Ms. Kabat will join the quartet for the performance of the romantic String Quintet Opus 39 by Glazunov, scored for two violins, one viola, and two cellos. Born in St. Petersburg, Glazunov began studying composition privately with Nikolai Rimsky-Korsakov at the age of 15. He wrote symphonies, instrumental sonatas, ballets, operas, and seven string quartets, and served first as an instructor and later as head of the St. Petersburg Conservatory. Glazunov left the Soviet Union for France in 1928.

Chamber music critic Wilhelm Altman described the four-movement Quintet, published in 1891, as “illustrative of [Glasunov’s] superb ability to achieve great tonal beauty.” Writing in, Zoran Minderovic observes that “while Glazunov’s music certainly fits into the cosmopolitan culture of his time, it also embodies the unmistakable emotional and spiritual qualities that the attentive listener will recognize as Russian.”

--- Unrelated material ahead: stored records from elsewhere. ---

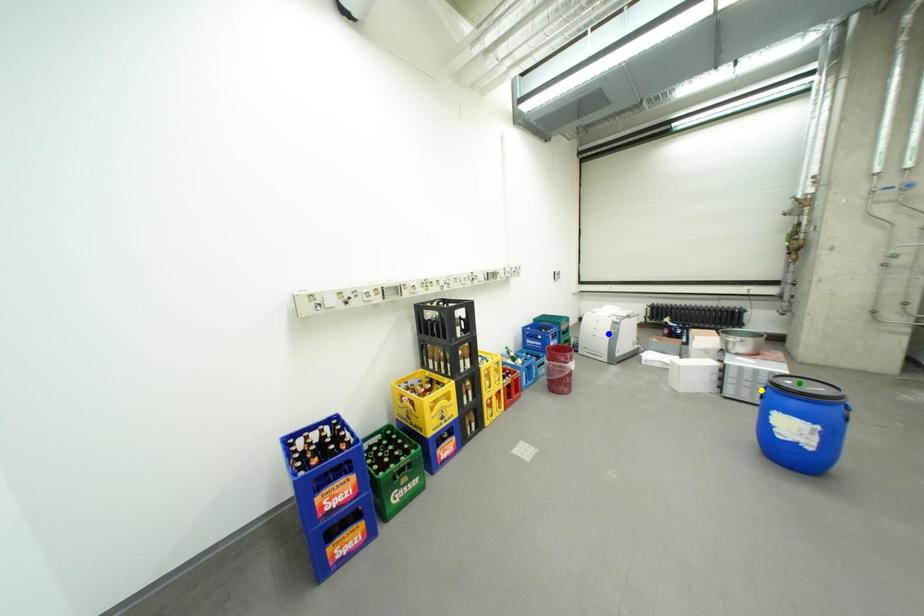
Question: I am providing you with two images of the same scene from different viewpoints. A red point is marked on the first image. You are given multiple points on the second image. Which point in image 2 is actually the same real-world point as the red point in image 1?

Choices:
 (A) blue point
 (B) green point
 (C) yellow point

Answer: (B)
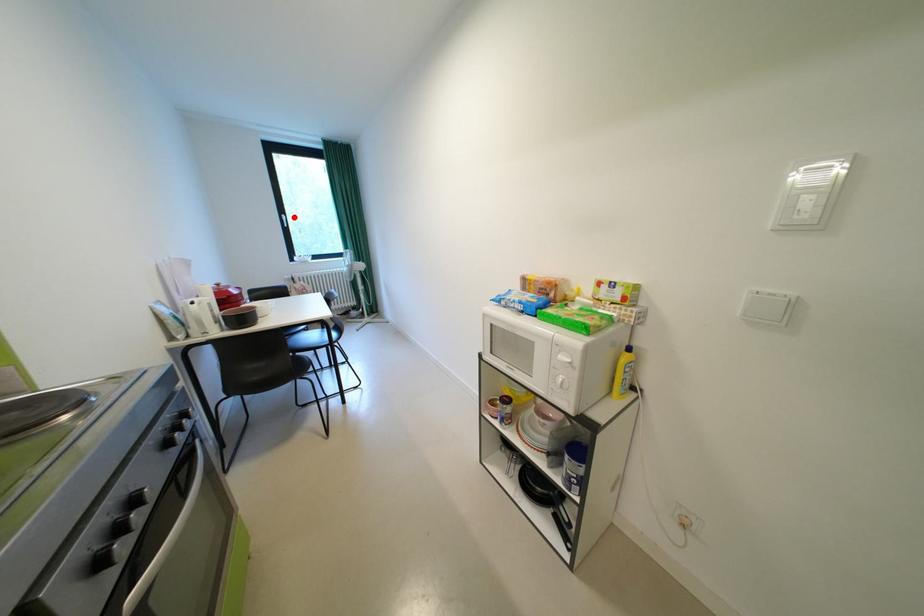
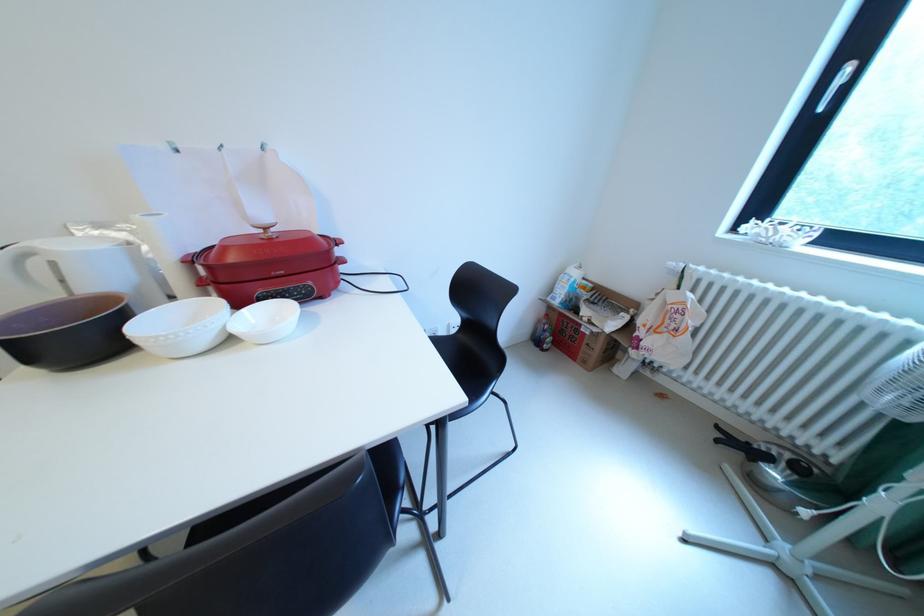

Saturday’s performance at the Zelazo Center, 2419 E. Kenwood Blvd., begins at 7 p.m. with a pre-talk at 6 pm. Thanks to the sponsorship by the Friends of the Fine Arts Quartet in collaboration with the Peck School of the Arts at UWM, the concert is free, with no tickets or reservations required.

FAQ fans will want to mark their calendars for 3 p.m. Sunday, July 9, and Sunday, July 16, when the quartet returns to Milwaukee to perform free public concerts as part of a summer festival.